DATA: 25 de julho de 2003
            TRECHO PERCORRIDO: Deadhorse –Prudhoe Bay(EUA) »
                                                                                Coodfoot(EUA)
          KILOMETRAGEM: 435  Km
      CONSUMO DIESEL: 48  litros
   CONDIÇÕES CLIMÁTICAS: Chuva e Frio intenso

              Ao chegarmos a cidade fronteiriça com o oceano Ártico, suspiramos profundamente e com alegria fotografamos mais este marco. Vento forte e frio intenso, obrigou-nos a tirar nossas roupas de frio, como touca, luvas e tudo mais. Não havia neve, mas a temperatura era muito fria. Muitos containers, caminhões. Maquinários diversos, equipamentos para enfrentar a neve, depósitos de combustível, caminhonetes, e tudo mais. Todas pessoas recolhidas em locais fechados. Neste local não há mulheres, ou muito poucas, não há crianças, e nem famílias. É uma região somente para trabalho, onde os designados ficam ali por turnos em revesamento. O clima é hostil e apenas um café quente, uma cama e um local sossegado podem amenizar o ambiente. Pois bem ali estávamos, mas faltava ainda chegar ate o oceano Ártico, que fica na baía de Prudhoe. Dista dali cerca de 20 km e o acesso esta restrito depois do atentado de 11 de setembro às torres gêmeas dos EUA. É necessário autorização prévia e exame apurado de passaportes para podermos ingressar. Assim como também só é permitido através de um ônibus de excursão (U$ 37 por pessoa).

              Pedimos orientação a algumas pessoas e nos dirigimos a um pequeno hotel que ali vendia os tais ingressos. Somente após aguardarmos 30 minutos de espera até que os passaportes fossem autorizados foram-nos vendidos os ingressos. Tínhamos então de aguardar 1:30h até o próximo ônibus, pois há somente três por dia. Nesta espera fiz amizade com o cozinheiro do hotel que falava um pouco de espanhol. Estava recolhendo o buffet e convidou-nos para almoçar gratuitamente. Para não fazer desfeita é claro, aceitamos. Dei-lhe uma camisa de nossa seleção.

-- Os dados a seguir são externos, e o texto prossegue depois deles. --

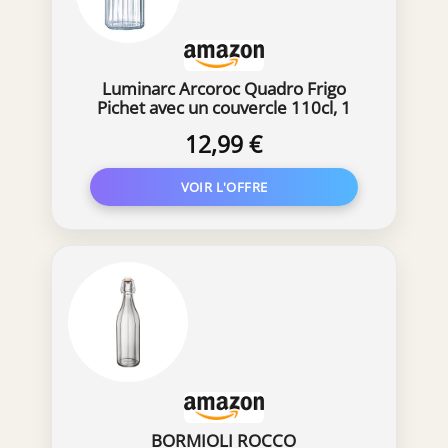
Luminarc Arcoroc Quadro Frigo
Pichet avec un couvercle 110cl, 1
Pichet, Blanc
12,99 €
BORMIOLI ROCCO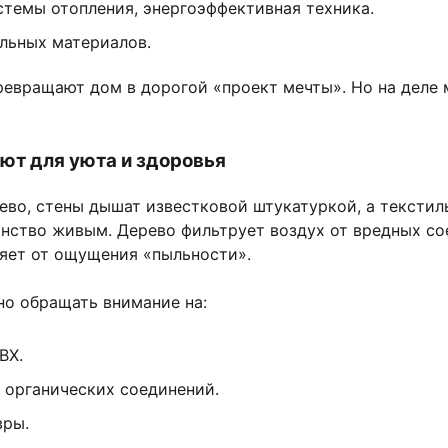
стемы отопления, энергоэффективная техника.
альных материалов.
превращают дом в дорогой «проект мечты». Но на деле 
ют для уюта и здоровья
рево, стены дышат известковой штукатуркой, а текстиль
ство живым. Дерево фильтрует воздух от вредных соед
ляет от ощущения «пыльности».
но обращать внимание на:
ВХ.
 органических соединений.
вры.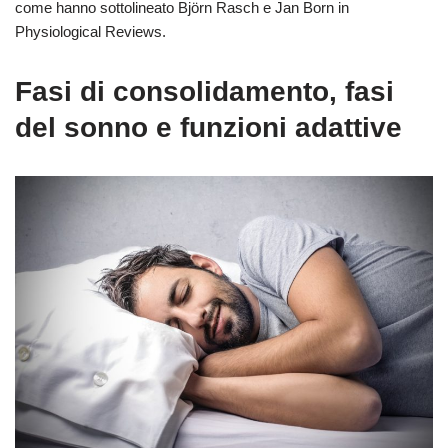
come hanno sottolineato Björn Rasch e Jan Born in
Physiological Reviews.
Fasi di consolidamento, fasi
del sonno e funzioni adattive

              A excursão iniciou com a apresentação de um vídeo sobre Prudhoe Bay. O que iríamos ver, finalidade do Pipeline, e atividades realizadas pelos trabalhadores. Angela era nossa guia. Complicado era entendê-la, tamanha era a rapidez com que falava. Nosso grupo era de doze pessoas e lá fomos até o oceano Ártico - próximo ao topo do mundo. Muita chuva e frio quase a zero graus, não nos intimidou para que saíssemos do ônibus e fôssemos molhar nossas mãos no oceano que ainda não tínhamos visto. Foi emocionante e ao mesmo tempo pensar que daqui estávamos vendo nosso Brasil de cima. Imaginei o mapa e quase não acreditei que tínhamos chegado após 47 dias de marcha terrestre em nosso carro. Realmente é uma emoção, acreditem. Valeu a pena!

              Nosso retorno aconteceu por volta de 4 horas da tarde. Avistamos alguns animais parecidos com alces. Têm nome de caribus, e são típicos na região. A tundra é a vegetação predominante no local.

                Curiosidades:
             -
A linha do pipeline - tubos que transportam o óleo de Prudhoe Bay até a cidade porto de Valdez possui 12 estações chamadas de Pump Station. Nestes locais são encontrados alojamentos para os trabalhadores, pequenos aeroportos, ou heliportos que fazem a vistoria constante e manutenção do Pipeline. Há também bombas que imulsionam esse óleo.
             - A estrada ficou cada vez mais ruim e uma pequena nevasca começa a congelar e depositar neve nos picos mais altos das montanhas. A chuva é intensa e congelante. Era hora de pararmos e dormirmos mais uma vez no carro. Ficamos próximo a cidade de Coodfoot.